The respective density, i.e. the probability of successes in a sample given M, N, n, is $$\Pr(X=m) = \frac{{M \choose m} {N-M \choose n-m}}{N \choose n}, \text{ with support }m \in \{\max(0,n+M-N), \min(M,n)\} $$

We want to estimate population proportion p = M/N, which is equivalent to estimating M, the total number of population units with some attribute of interest. Then, the boundaries for the exact confidence interval [L, U] can be derived as follows:

$$ \begin{aligned} \Pr(X \leq m) & = \sum_{x=0}^m \frac{{U \choose x} {N-U \choose n-x}}{N \choose n} = \alpha_1 \\ \Pr(X \geq m) & = \sum_{x=m}^n \frac{{L \choose x} {N-L \choose n-x}}{N \choose n} = \alpha_2,\\ & \text{with coverage constraint } \alpha_1 + \alpha_2 \leq \alpha \end{aligned} $$ For sake of simplicity, we assume symmetric confidence intervals, i.e α1 = α2 = α/2.

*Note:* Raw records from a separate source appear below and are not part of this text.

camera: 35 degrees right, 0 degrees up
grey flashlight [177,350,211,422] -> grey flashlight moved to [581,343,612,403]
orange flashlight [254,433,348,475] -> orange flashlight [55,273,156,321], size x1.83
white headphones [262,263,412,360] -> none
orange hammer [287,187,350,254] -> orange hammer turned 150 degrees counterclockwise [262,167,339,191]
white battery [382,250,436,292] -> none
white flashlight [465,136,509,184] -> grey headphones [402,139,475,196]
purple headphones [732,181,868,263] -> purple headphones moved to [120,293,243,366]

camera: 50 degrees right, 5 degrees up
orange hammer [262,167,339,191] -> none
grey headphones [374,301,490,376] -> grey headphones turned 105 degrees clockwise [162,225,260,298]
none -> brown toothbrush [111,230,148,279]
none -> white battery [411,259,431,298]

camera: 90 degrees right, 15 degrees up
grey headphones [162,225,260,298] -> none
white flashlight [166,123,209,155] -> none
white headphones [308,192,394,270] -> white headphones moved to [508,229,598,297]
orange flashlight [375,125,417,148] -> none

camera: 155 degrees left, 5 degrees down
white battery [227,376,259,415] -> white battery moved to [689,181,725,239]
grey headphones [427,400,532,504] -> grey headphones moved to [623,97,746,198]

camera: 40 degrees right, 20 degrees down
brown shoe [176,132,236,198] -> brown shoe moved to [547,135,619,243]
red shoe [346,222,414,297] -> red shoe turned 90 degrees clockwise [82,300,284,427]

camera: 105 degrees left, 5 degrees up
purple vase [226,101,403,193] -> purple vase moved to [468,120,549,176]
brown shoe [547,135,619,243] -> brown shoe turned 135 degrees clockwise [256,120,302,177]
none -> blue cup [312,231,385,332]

Some Details on the Implementation

The implementation of the exact confidence interval for proportion estimates uses the hypergeometric distribution function phyper(x, M, N-M, n). Note that the parametrization differs slightly from ours.

We search for the optimal confidence boundaries [L, U] that fulfill the requirements as defined in the equations above.

  • Given known total population N, sample size n and number of successes in the sample m, we can define some feasibility boundaries for M:
    • Naturally, the smallest possible value is the observed number of successes Mmin = m
    • The largest possible value equals the total number N minus negative observations in the sample, i.e. Mmax = N − (n − m).
  • Upper boundary U
    • Start with largest possible value for M, i.e. Umax = N − (n − m)
    • Then, decrease incrementally while the Pr (X ≤ m) < α/2, so that we find the largest possible value which still fulfills the equation
  • Lower boundary L
    • Start with smallest possible value for M, i.e. Lmin = m
    • Rewrite Pr (X ≥ m) = 1 − Pr (X ≤ m) = α/2 ⇔ Pr (X ≤ m) = 1 − α/2
    • Then, increase incrementally while the Pr (X ≤ m) ≥ 1 − α/2, so that we find the smallest possible value which still fulfills the equation

References

Agresti, Alan, and Brent A Coull. 1998. “Approximate Is Better Than ‘Exact’ for Interval Estimation of Binomial Proportions.” The American Statistician 52 (2): 119–26.
Kauermann, Goeran, and Helmut Kuechenhoff. 2010. Stichproben: Methoden Und Praktische Umsetzung Mit r. Springer-Verlag.
Wang, Weizhen. 2015. “Exact Optimal Confidence Intervals for Hypergeometric Parameters.” Journal of the American Statistical Association 110 (512): 1491–99.